### About this exercise
An exact reproduction of the data below is expected, free of images.

### Provided material
/---

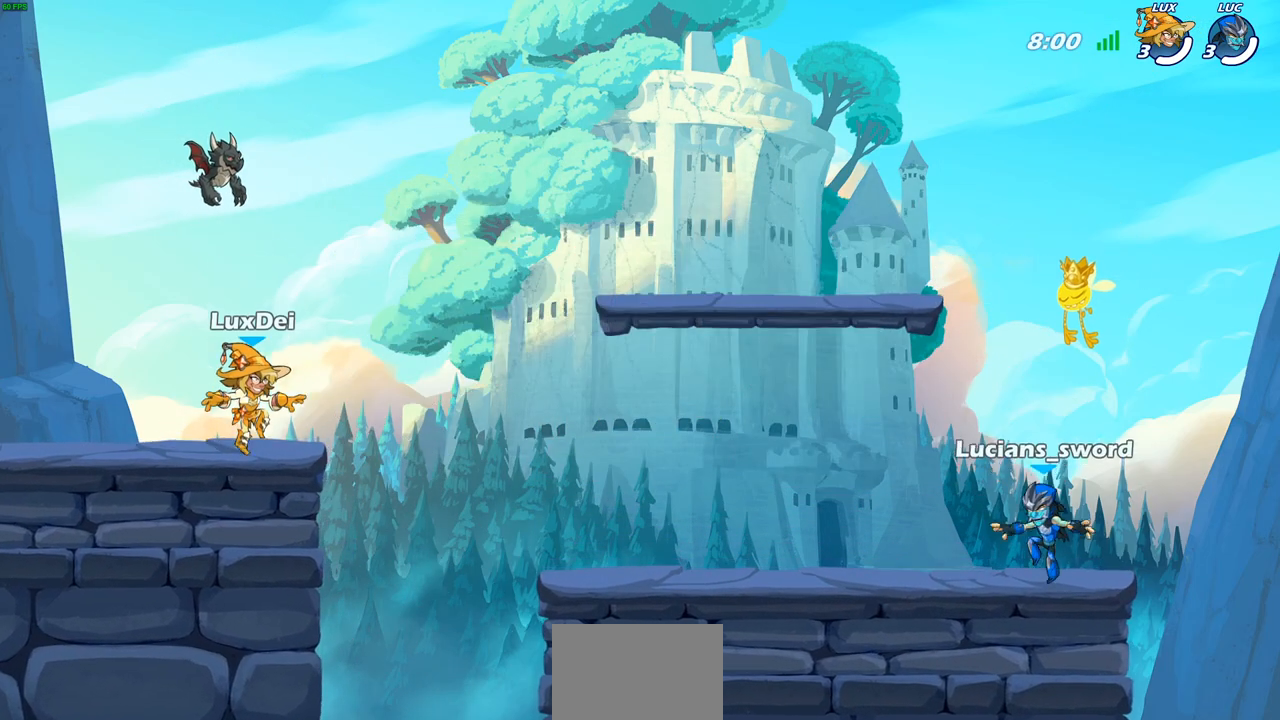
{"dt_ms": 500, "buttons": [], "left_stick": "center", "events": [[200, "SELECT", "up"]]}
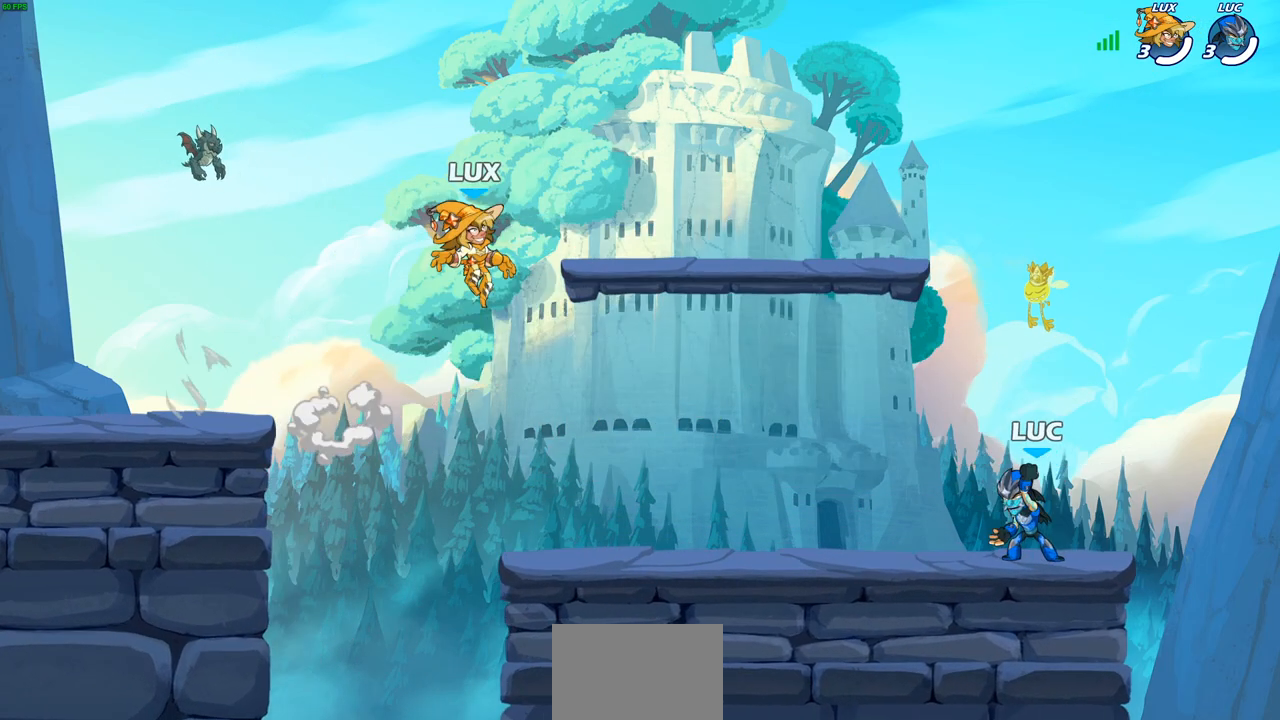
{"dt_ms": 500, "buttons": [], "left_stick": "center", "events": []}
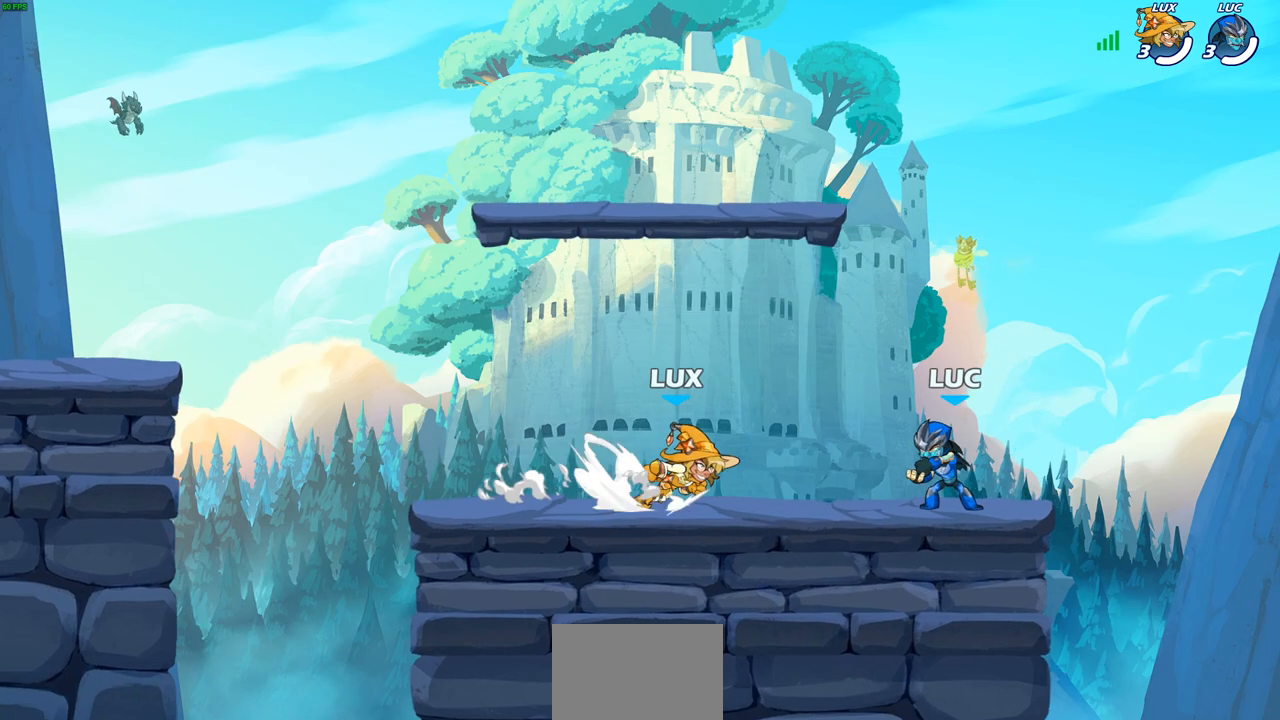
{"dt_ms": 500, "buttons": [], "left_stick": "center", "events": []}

\---

### Written reply
{"dt_ms": 500, "buttons": [], "left_stick": "center", "events": [[200, "SELECT", "up"]]}
{"dt_ms": 500, "buttons": [], "left_stick": "center", "events": []}
{"dt_ms": 500, "buttons": [], "left_stick": "center", "events": []}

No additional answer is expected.